Today was not the day I expected. In fact, I began an entry last night on here that was going to go in a very hopeless direction -- if you can even call it a "direction," because I didn't know what to say. I didn't finish it because I was just too weary and unhappy for some reason. I'm jet-lagging pretty badly, and I was feeling a bit under the weather. More than anything, my personal demons seemed to be out to get me. We can talk about them sometime if you'd like.
I should know by now, though, that the times I face the most trouble getting through my day-to-day life are the times that I should be prepared for something incredible, and that all that opposition is only pointing towards something worth pushing for.
It began on a rather positive note, as I had lunch with a good friend and had the chance to talk a bit more about my summer plans. I have to be honest: I am terrified of what I might do. It scares the living daylights out of me to think about flying across the globe and living there for 6 weeks, sharing the gospel in a place where I am not allowed to. I have a hard enough time telling my closest friends about my faith, let alone someone whose country I am pretty much sneaking into for the purpose of spreading the good news I have heard, and really do want others to hear too. Talking about it definitely encouraged me, but I still left with fears in my heart. I kept finding reasons to doubt that it was such a good idea, from the obvious perils of speaking Christ's name there to my concern that I wouldn't raise the support, to my worry that I would never find the words to say to convey just how near and real the Lord is to just one other person.

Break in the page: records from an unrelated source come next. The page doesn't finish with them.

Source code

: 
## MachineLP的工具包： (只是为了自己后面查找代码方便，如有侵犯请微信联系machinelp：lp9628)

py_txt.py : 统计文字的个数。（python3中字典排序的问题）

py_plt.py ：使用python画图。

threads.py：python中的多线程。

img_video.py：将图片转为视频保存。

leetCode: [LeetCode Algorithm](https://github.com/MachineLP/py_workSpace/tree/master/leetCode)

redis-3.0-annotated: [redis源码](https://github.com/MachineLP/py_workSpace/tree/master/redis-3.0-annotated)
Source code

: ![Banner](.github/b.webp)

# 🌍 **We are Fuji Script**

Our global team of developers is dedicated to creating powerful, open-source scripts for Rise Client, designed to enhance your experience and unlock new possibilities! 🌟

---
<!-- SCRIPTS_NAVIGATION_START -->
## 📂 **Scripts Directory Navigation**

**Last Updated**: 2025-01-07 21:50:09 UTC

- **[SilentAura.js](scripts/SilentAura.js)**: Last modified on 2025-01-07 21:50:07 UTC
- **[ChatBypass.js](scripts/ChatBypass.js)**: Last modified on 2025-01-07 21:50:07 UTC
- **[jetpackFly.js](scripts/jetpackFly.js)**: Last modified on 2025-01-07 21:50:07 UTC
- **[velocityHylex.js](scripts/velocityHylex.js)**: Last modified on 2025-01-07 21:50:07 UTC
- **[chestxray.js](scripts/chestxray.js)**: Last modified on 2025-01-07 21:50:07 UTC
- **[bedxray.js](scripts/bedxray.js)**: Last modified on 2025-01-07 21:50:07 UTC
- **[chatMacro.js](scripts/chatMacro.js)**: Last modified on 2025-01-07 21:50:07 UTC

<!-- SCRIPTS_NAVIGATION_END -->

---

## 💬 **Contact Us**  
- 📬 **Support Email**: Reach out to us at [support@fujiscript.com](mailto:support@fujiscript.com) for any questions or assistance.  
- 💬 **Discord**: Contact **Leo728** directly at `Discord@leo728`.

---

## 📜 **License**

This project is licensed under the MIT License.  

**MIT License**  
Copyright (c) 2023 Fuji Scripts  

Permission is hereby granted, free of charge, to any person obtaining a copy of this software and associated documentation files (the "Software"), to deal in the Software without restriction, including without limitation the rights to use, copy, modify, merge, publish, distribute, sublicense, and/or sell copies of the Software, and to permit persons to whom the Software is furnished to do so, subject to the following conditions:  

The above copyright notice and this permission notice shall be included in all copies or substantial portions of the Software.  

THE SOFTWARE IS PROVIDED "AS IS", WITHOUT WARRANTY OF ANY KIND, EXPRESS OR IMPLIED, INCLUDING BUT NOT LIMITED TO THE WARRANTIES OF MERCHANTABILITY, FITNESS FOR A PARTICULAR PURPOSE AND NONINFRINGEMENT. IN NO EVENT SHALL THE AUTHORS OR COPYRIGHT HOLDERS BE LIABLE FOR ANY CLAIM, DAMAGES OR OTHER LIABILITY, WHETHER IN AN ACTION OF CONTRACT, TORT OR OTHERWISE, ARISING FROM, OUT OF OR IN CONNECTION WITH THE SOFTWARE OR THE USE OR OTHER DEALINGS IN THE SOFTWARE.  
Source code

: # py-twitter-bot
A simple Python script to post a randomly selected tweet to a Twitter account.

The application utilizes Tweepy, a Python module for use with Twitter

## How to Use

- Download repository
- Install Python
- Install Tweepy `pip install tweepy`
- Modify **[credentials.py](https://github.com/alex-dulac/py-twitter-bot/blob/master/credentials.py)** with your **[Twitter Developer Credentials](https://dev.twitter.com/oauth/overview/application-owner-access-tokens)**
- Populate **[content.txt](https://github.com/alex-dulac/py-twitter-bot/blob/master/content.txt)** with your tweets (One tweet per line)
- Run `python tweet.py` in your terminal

I was seriously doubting God's ability to move and be felt.
When I stop and think about it, how foolish does someone have to be to even try predicting what an Almighty Creator will do? If He has set a task before someone and has promised to stand behind him no matter what, does He not have all the power and ability to do so? I get so irritated that my mind can so frequently wander into the ridiculous idea that the Lord is bound by anything and cannot do what He wishes or has promised to do.
At the beginning of this semester, I spent a lot of time thinking about the building I live in. There are hundreds of people living here, too. A lot of them are in the Honors College, so they're fairly intelligent, to say the very least. I wondered how many intelligent people thought they were too intelligent to believe in hope beyond what the world around them says so clearly and tangibly, here and now. I also wondered how many, despite the constant push to reject anything having to do with any God at all, would hold strong to belief that we could not be so broken and thirsty for love if it was all an accident. I thought a lot about being able to meet with them and just pray for our fellow students together. It was a fleeting thought, but a recurring thought. I didn't know where I'd begin trying to see that happen.
That's probably because it wasn't going to be my job to do that. But I didn't know that yet.
Tonight, though, my roommate (who is super awesome) told me that a guy who lives across from us and one of his friends came to her, and she invited them in. They said that they had been meeting at night with some others to pray together -- about USF, about our lives, about whatever. They knew she was involved in campus ministry and were pretty sure that I was, too, and asked us if we'd be interested in joining them.
Guys, this is the weirdest coincidence I've ever experienced. Never has something I had thought about so much happened exactly how I imagined it, and totally beyond my control.
It just so happened that others were thinking the same thing, and that I somehow would be drawn in.
Sitting in that circle praying with people that I barely knew, I got really overwhelmed. The words I spoke probably sounded shaky and weird (well, they did to me, haha). All the times I accused the Lord of being inactive, lazy, invisible, all came rushing back to me in a tornado of wonder. He does good things, and does them in a way that defies explanation. A long time ago, the above scripture from Isaiah really jumped out at me, and I've clung to it ever since when I needed to know that He is not finished yet.
And He isn't.
I have reason to take heart about the future, and the plans that are falling into place for me. I have reason to be thrilled and privileged to share the truth of the gospel with people who may have never heard Jesus' name in their lifetimes. I have reason to expect results when I ask others to pray for my support money to fall into place. I have reason to believe that no matter what happens -- a comfortable trip home at the end or being forcibly kicked out of the country -- the Lord is sovereign and good, and that He is well pleased with me, because I am His daughter and He isn't shredding up the adoption papers for anything.
I am so grateful that in the midst of all my cries out to the Lord, asking Him why I am stranded in a desert of all things dead and dry, He opens streams and rivers of living water on the day He chooses, and they will be fruitful.
Praise the One who knows the beginning and the end, and stays true to His word.